The man, the myth, the opera: approaching Don Giovanni is no easy task.  But "approach" is too timid a verb for what the Budapest Festival Orchestra did with Mozart's monumental, genre-challenging score, here performed in the Prague version. Under the baton of Iván Fischer, the BFO's interpretation was characterized by brisk tempi and forceful dynamics. The score's humorous touches were handled deftly, but this reading emphasized the passionate seriousness of Mozart's work. Especially noticeable to me in the strings was a fearless romanticism, unexpected but very welcome.

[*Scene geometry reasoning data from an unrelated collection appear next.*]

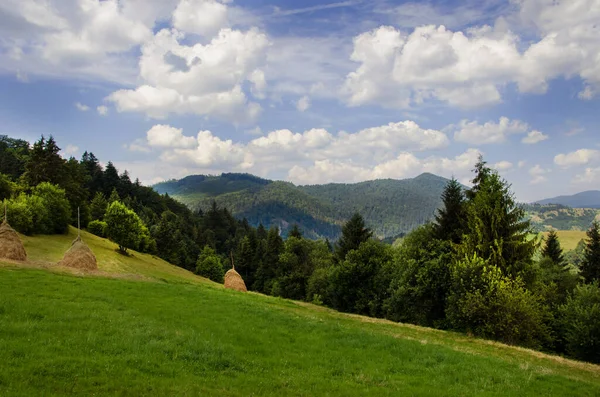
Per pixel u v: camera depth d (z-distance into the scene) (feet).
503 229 122.31
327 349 58.49
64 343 40.47
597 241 201.46
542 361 72.69
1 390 26.27
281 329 68.13
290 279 269.44
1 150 406.00
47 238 213.05
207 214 588.09
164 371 36.88
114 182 483.10
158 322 57.93
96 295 72.79
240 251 371.76
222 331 59.36
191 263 396.57
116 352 40.32
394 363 54.65
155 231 378.12
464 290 106.52
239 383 37.01
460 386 46.24
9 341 37.86
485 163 142.31
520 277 108.06
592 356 111.45
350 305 183.42
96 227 303.27
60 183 275.18
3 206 193.67
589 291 121.90
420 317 130.82
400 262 147.84
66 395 27.58
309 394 36.60
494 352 76.38
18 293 64.59
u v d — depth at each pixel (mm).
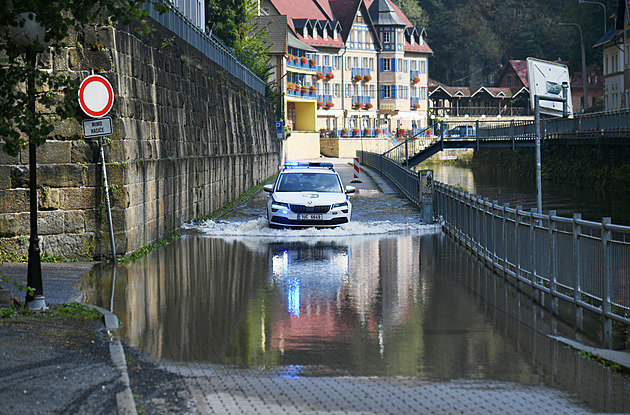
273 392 8383
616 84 91938
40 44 12680
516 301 14047
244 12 85188
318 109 129375
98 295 14531
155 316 12586
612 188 54156
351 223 27875
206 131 32656
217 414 7605
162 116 24344
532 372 9312
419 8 172000
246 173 45281
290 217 26453
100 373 8703
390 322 12188
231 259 19734
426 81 145875
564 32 169625
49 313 12273
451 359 9914
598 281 11875
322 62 129750
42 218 19016
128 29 20688
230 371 9250
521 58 173875
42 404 7551
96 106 18703
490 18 178500
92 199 19250
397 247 22359
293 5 129000
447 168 102938
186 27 29562
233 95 42188
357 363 9688
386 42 139125
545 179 69062
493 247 18250
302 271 17672
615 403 8109
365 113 136625
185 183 27328
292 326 11859
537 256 14391
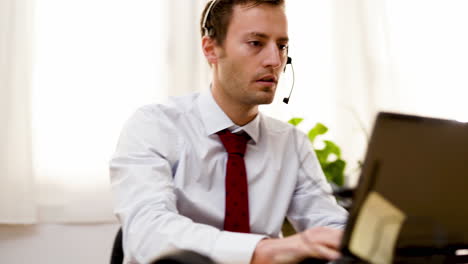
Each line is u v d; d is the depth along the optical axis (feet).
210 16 4.33
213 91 4.54
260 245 2.96
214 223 4.33
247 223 4.23
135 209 3.62
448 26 9.32
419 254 2.66
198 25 8.17
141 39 8.01
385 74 9.09
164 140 4.35
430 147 2.73
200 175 4.38
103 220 7.76
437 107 9.23
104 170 7.79
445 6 9.27
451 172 2.78
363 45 9.04
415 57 9.23
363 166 2.60
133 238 3.42
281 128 4.92
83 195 7.70
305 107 8.77
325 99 8.87
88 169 7.73
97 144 7.77
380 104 9.02
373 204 2.58
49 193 7.62
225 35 4.17
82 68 7.76
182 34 8.12
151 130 4.34
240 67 4.09
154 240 3.29
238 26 4.08
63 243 7.64
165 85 8.07
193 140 4.46
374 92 9.02
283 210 4.62
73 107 7.72
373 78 9.04
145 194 3.77
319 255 2.72
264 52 4.04
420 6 9.29
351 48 9.01
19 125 7.45
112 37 7.88
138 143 4.24
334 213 4.66
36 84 7.64
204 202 4.31
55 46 7.70
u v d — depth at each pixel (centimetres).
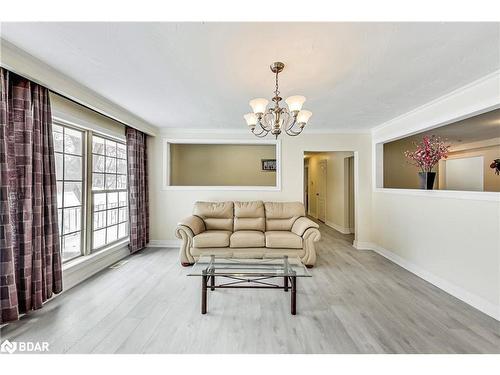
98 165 351
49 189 235
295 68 214
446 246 271
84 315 218
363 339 186
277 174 453
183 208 457
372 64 206
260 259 296
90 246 320
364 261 378
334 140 451
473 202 238
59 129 280
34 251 220
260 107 210
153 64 210
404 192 350
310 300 249
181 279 304
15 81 207
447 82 240
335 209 641
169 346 177
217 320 212
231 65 211
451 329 199
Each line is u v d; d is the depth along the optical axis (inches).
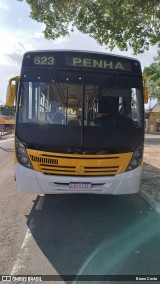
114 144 245.3
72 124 245.3
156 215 262.7
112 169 245.0
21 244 203.3
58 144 241.1
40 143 241.8
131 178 248.7
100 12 442.0
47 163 241.3
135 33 447.8
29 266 174.6
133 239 211.6
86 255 187.8
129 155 247.9
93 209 279.9
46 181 241.4
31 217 257.4
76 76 253.8
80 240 209.8
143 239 211.6
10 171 478.9
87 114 248.5
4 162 578.2
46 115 247.9
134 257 185.5
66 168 241.4
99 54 257.3
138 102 258.5
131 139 249.3
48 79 252.4
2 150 789.9
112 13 425.7
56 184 244.1
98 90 253.6
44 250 194.5
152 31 451.5
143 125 255.9
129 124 252.5
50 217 257.4
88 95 251.8
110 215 263.0
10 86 263.7
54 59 254.4
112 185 245.8
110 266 174.7
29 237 214.8
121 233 222.5
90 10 445.7
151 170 472.4
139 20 440.8
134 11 423.2
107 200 308.5
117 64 259.3
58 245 202.1
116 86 256.8
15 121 248.4
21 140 244.7
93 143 242.5
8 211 273.4
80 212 271.0
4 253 190.1
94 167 242.2
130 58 262.5
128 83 259.4
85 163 241.0
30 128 245.1
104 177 243.6
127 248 197.6
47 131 243.3
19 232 224.1
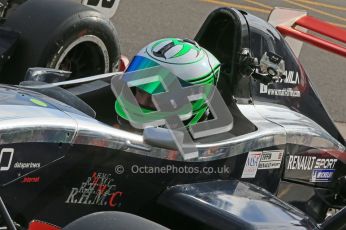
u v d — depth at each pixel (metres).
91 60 5.71
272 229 3.87
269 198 4.30
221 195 4.19
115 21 11.20
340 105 9.58
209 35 5.26
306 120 5.16
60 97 4.16
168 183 4.13
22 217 3.61
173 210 4.07
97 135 3.73
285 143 4.78
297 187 5.09
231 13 5.06
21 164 3.48
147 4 12.46
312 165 5.10
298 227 3.96
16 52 5.30
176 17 12.05
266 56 4.80
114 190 3.93
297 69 5.31
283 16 6.01
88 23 5.42
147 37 10.74
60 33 5.25
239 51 4.88
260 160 4.63
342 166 5.36
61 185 3.69
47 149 3.56
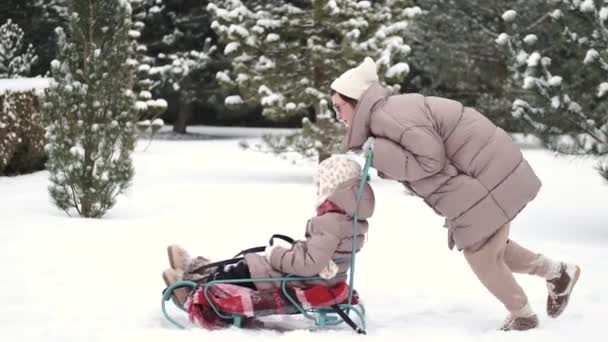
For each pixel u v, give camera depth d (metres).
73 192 9.33
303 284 4.65
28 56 21.38
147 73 26.36
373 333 4.58
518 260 4.85
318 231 4.58
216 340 4.30
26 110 13.95
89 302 5.24
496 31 21.25
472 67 21.81
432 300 5.54
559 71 8.60
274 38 13.93
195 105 33.81
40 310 4.99
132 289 5.65
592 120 8.38
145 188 12.34
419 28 22.12
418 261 6.93
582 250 7.68
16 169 14.19
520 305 4.66
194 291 4.66
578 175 15.87
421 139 4.40
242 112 32.66
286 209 10.17
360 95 4.62
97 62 9.38
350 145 4.70
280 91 14.35
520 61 8.65
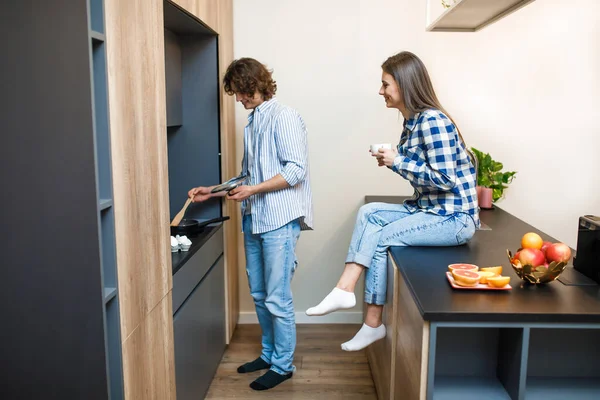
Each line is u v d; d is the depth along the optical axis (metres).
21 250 1.58
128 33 1.74
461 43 3.72
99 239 1.56
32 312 1.61
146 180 1.92
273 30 3.74
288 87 3.79
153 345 2.02
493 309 1.72
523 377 1.77
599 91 3.68
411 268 2.15
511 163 3.83
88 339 1.62
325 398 2.99
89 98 1.50
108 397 1.65
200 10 2.76
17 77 1.51
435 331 1.72
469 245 2.51
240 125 3.80
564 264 1.91
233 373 3.26
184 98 3.28
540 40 3.67
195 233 3.03
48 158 1.54
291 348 3.11
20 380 1.65
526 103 3.75
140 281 1.87
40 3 1.48
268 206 2.84
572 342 2.04
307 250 3.97
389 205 2.61
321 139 3.84
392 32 3.73
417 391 1.86
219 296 3.36
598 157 3.76
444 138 2.30
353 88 3.79
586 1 3.60
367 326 2.57
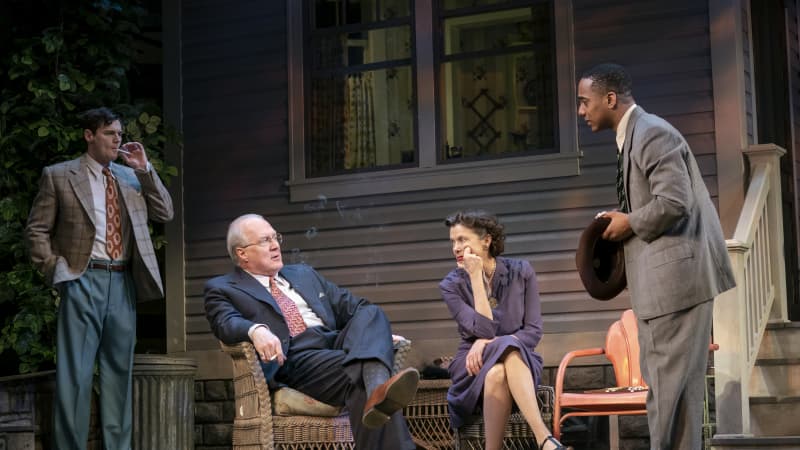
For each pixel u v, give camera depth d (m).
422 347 6.99
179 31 7.84
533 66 6.98
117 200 5.87
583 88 4.38
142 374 6.58
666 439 4.11
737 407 5.28
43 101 6.93
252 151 7.59
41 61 7.08
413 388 4.13
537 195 6.85
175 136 7.53
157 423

From my balcony seat, there was a balance issue from time to time, but with an orchestral performance this full-blooded and thrilling, I minded hardly at all (and less, perhaps, than I should have.)

Budapest, Palace of Arts/Zsuzsanna Peto
Jessica Waldoff, in Recognition in Mozart's Operas, has called Don Giovanni the most "discussed, deliberated, and disputed" of Mozart's operas. Elsewhere, Andrew Steptoe observes that Giovanni "ranges from transcendent demonic hero to trivial philanderer, and critical opinion has been equally divided." The staging of the festival performances, designed by Iván Fischer, acknowledges the ambiguities of the work: actors, clad and painted in white, shaped their bodies to define the set and to become props, as well as serving as dancers and chorus. According to Fischer, this choice was made to represent the realm of the opera from the central character's perspective: Don Giovanni's world is defined by bodies; I thought this minimalist approach worked very well. The lack of scene-changes kept the pace of the drama relentless, its episodes clearly related in logical, inexorable succession. The action of the piece is quite literally set in motion when the seducer, clad as an adventurer in a black cape, tips a statue reminiscent of Bernini's Apollo and Daphne onto the Commendatore, fatally wounding him. Another advantage of the staging was that it diffused the potential for skepticism at the Commendatore's appearance ("It's only a white costume/makeup...") Quite obviously, that is not the point. When the Commendatore does at last appear, the impossible apparition is composed of all the actors, who had previously formed Don Giovanni's chair and dinner table; his entire society, his entire environment, is arrayed against him.

Wednesday, January 26, 2011

Spring in Winter: Haydn and Stravinsky (and a bit of Brahms) with the Budapest Festival Orchestra

An orchestra musician is an artist, not an employee, and artists must be given the chance to take initiatives and to be creative. Only an orchestra of true artists - making music as a highly disciplined team - is able to realize the dreams of the composers and pass on an uplifting experience to the audience, touching all listeners deep in their heart. This is our aim for which the Budapest Festival Orchestra has been created.  -- Iván Fischer
Having read a rave review from Likely Impossibilities and warm praise both for the orchestra in performance and the vision of their conductor, Iván Fischer, from Jessica Duchen, I went into Tuesday's concert of the BFO with high expectations.  Not only was I not disappointed... I was astonished.  I was transported.  I was delighted!  And the rest of the audience in the far-from-full hall seemed to feel the same way.  The above words from Fischer, by the way, are taken from the orchestra's website.